I’ve been working on my to-do list with a section at a time & doing my best to actually complete something.  I am the biggest culprit of starting 1000 things and not finishing ANY of them.  I’ve accomplished SOOOOO much that I’m starting to scare myself.  (There are no longer piles of mail & misc items on my message center or kitchen island!!)  My laundry is manageable and we are no longer living out of laundry baskets.

My biggest hurdle of all…. spending money on organizational items and actually pulling the trigger on decor items for the house.  I always think I can find a cheaper way OR I’ll make something myself.  Who am I kidding?  I am soooo my father’s daughter & will spend a dime to save a nickel.  It’s so dumb & I drive myself crazy.  But this week I changed that.  I went shopping, spent probably way too much money (but I seriously kicked ass on the deals, no kidding!  I may have spent some change but I still refused to buy anything that wasn’t on clearance!)  but I got so much stuff this house desperately needed AND I got over half of it up and/or put away.  This has never happened in the history of the world for me.  It’s incredibly fulfilling that I can’t believe it.  I don’t think I’ll be able to do it again for  a very long time but it was fun!

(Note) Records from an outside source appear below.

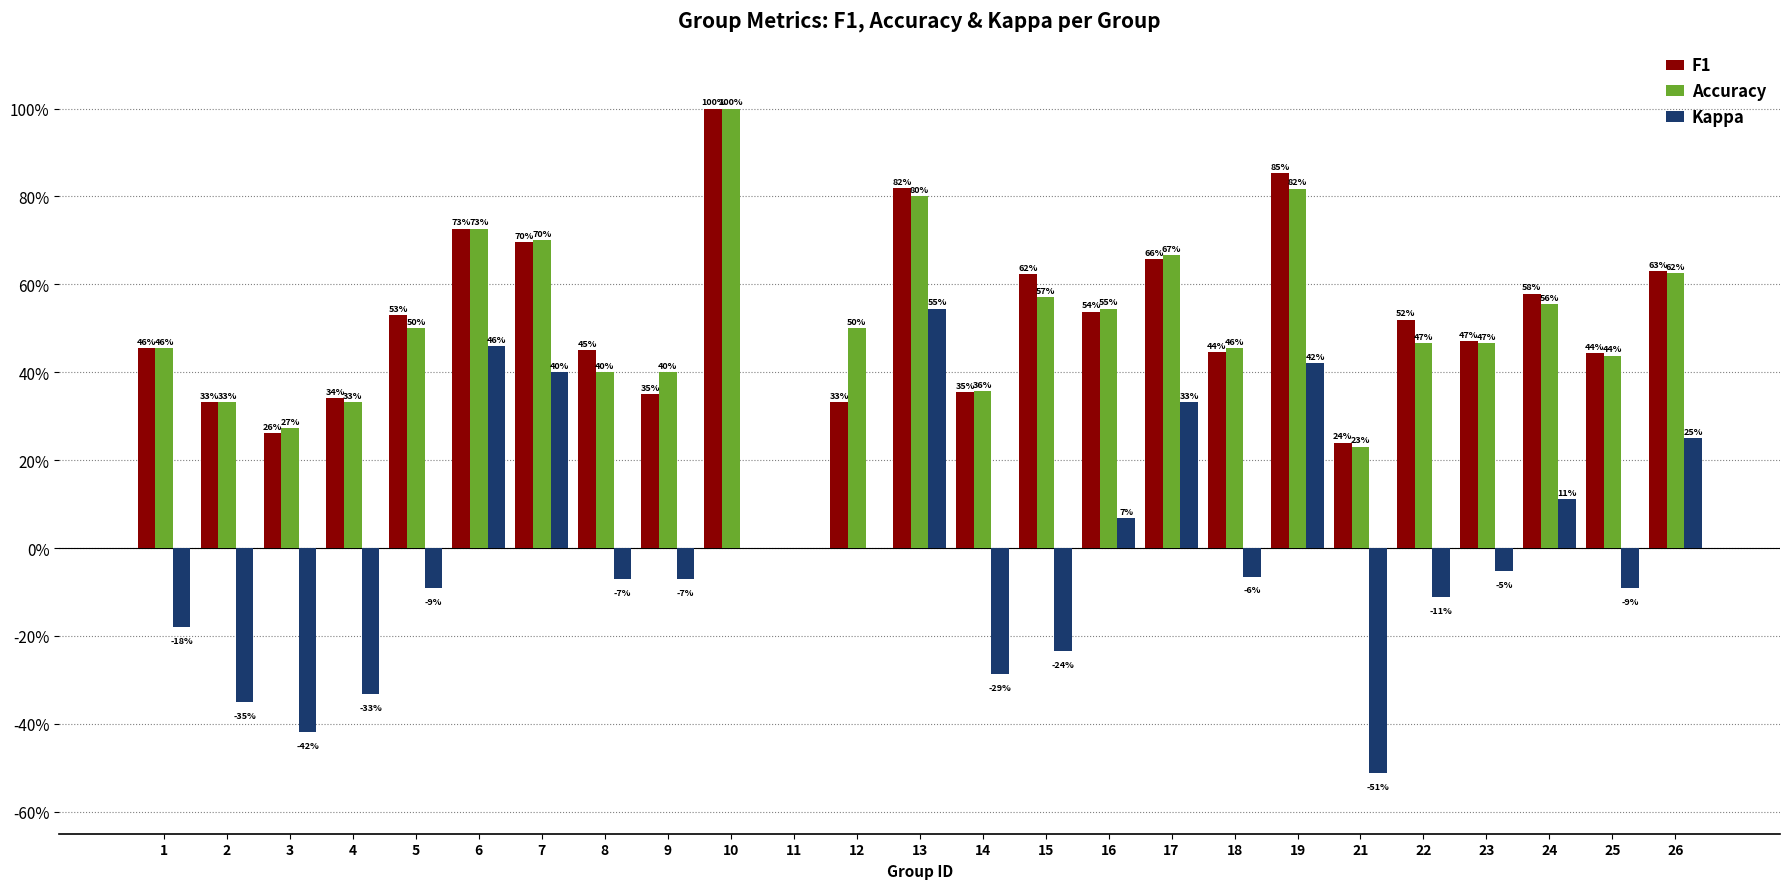

Is it true that F1 equals 0.5 at 5?

True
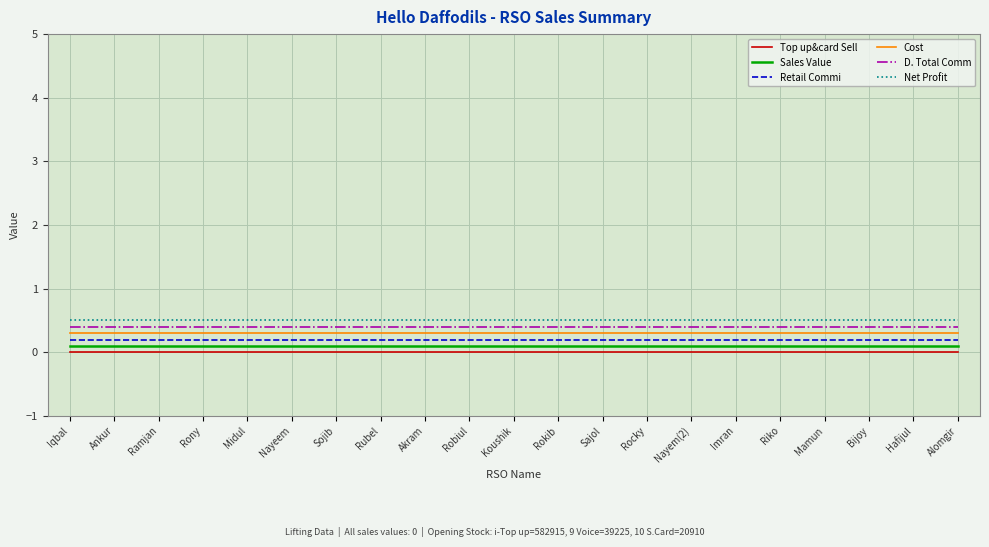

What position from the right is Rocky?

8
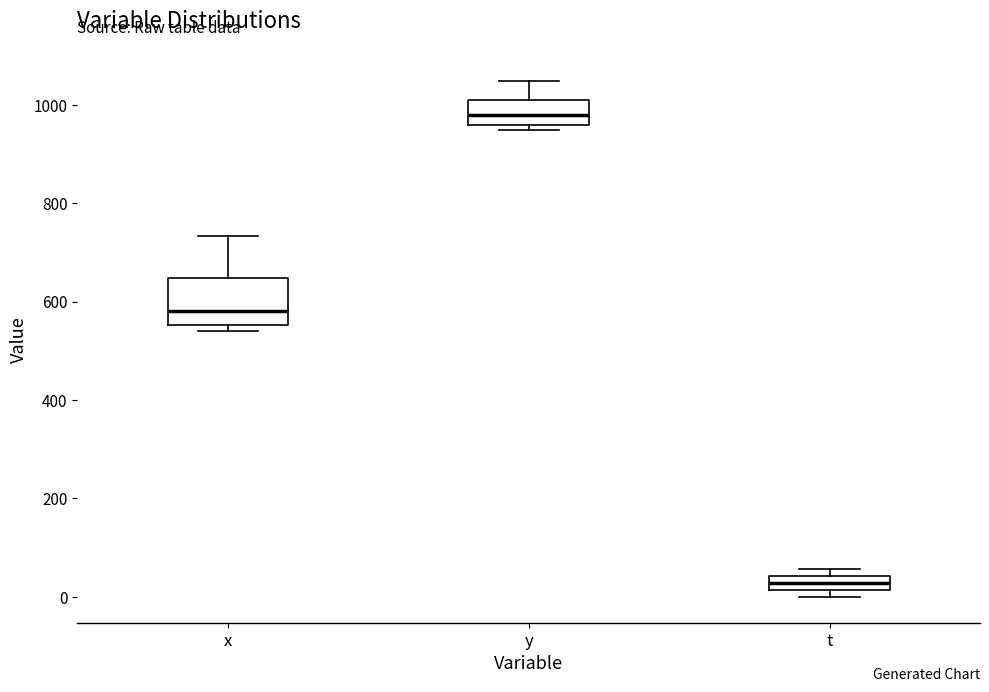

Where is the lower edge of the box for t on the y-axis? The values are not printed on the chart, so give them approximately, as read against the axis.

20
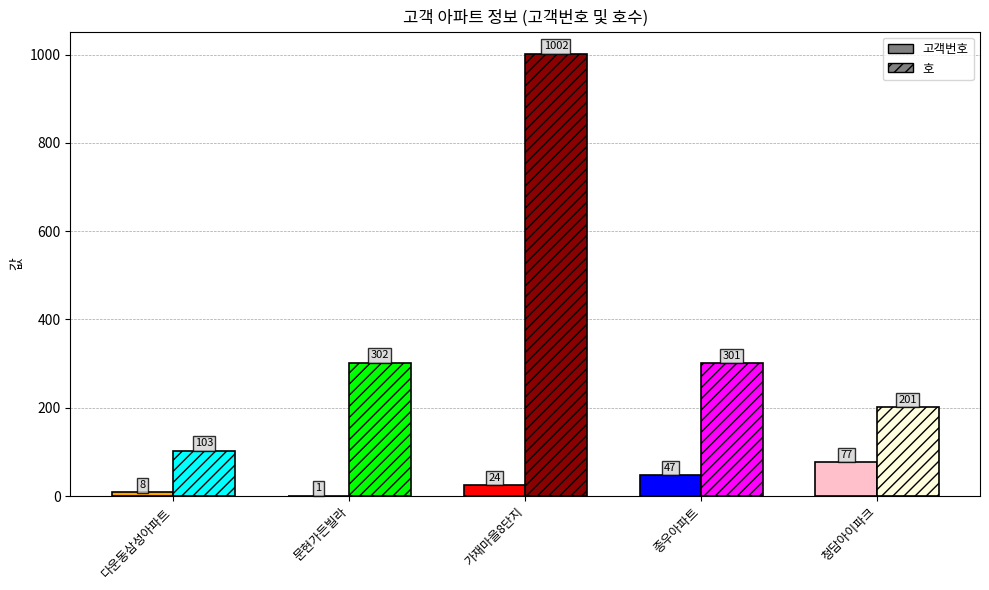

Reading left to right, extract all data points from this chart.

고객번호: 다운동삼성아파트=8	문현가든빌라=1	가재마을8단지=24	종우아파트=47	청담아이파크=77
호: 다운동삼성아파트=103	문현가든빌라=302	가재마을8단지=1002	종우아파트=301	청담아이파크=201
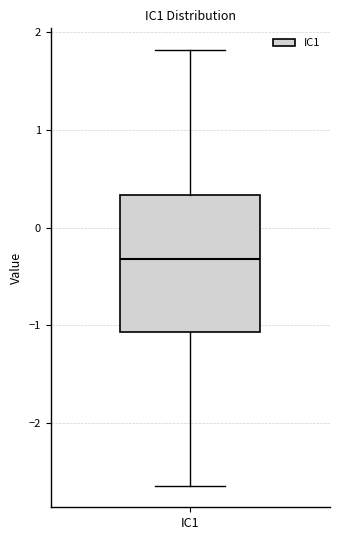

Read this box plot against the y-axis: the position of the median line, the range covered by the box, and the ends of both whiskers. The values are not printed on the chart, so give them approximately, as read against the axis.

median -0.3, box -1.1 to 0.3, whiskers -2.6 to 1.8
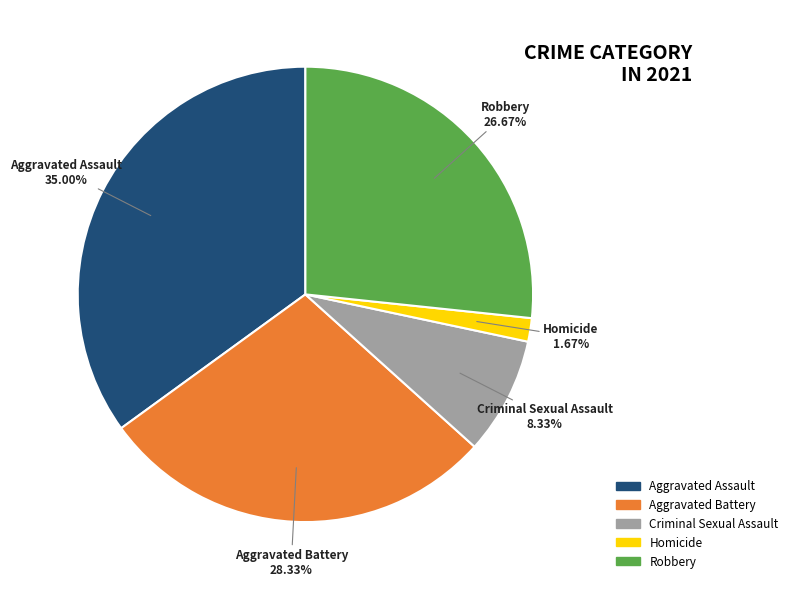

Does Aggravated Assault account for over 50% of the chart?

No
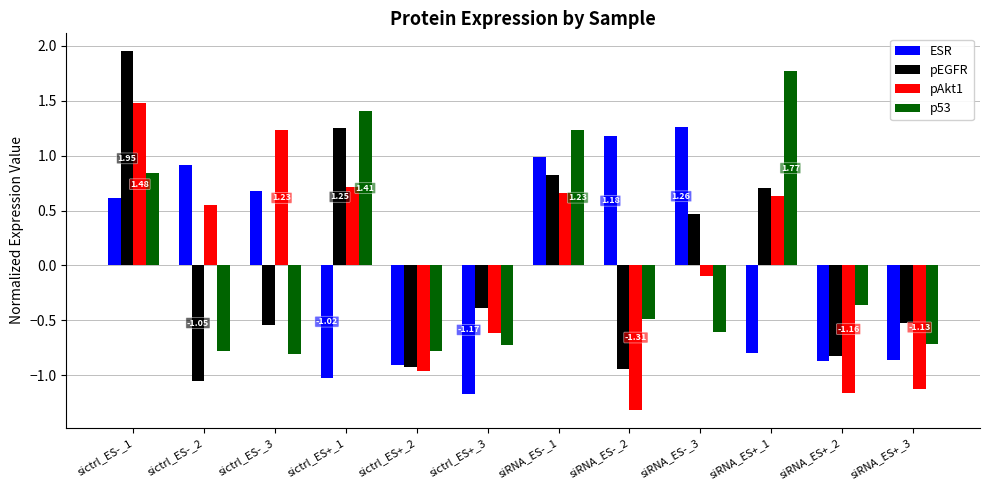

True or false: p53 has a value of -0.8 at siRNA_ES-_2.

False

Through all of this my family has been amazing!  I’ve never enjoyed my kids & husband more then I have this week.  I hope this feeling isn’t short lived because we’ve had the greatest week.  However, even if it is half as great, it will still be incredible.  I’ve been waiting to have a house of my own to decorate since I can’t remember when.  I’ve been waiting for the day when I had my own kids to cuddle, teach & mold for probably even longer.  These “things” have been in front of me for some time & the moments I’ve been waiting for have been coming and going.  It makes me most sad about the moments that are gone & the moments I’ve missed living in the past & trying to control the future.

Any other day I would spend my “free time” thinking about why I’ve been missing these moments & how and what I’m going to change to take advantage of my future.  But this day it’s different…. I’m not thinking about this.  I’ve let it all go.  Today my free time is spent enjoying my “me time”.  It’s never very long; 15 mins is about it.  But it’s mine.  I put everything aside for 15 min & reflect on the good things.  Any other day I would have been trying to figure out what I could to differently to be happy.  Today, I’ve decided that I’ll stop trying to create happiness & let the moments happens as they may.  Sure, we have rough days.  We have days where I really want to throw in the towel & scream at the top of my lungs.  But the most fabulous days out number those days so…. piss off Lou!

For me the past is gone.  I loved it and I hate it.  I’ve let go of the hate & regrets, sent out the forgiveness and moved on to the present.  And it’s fabulous here!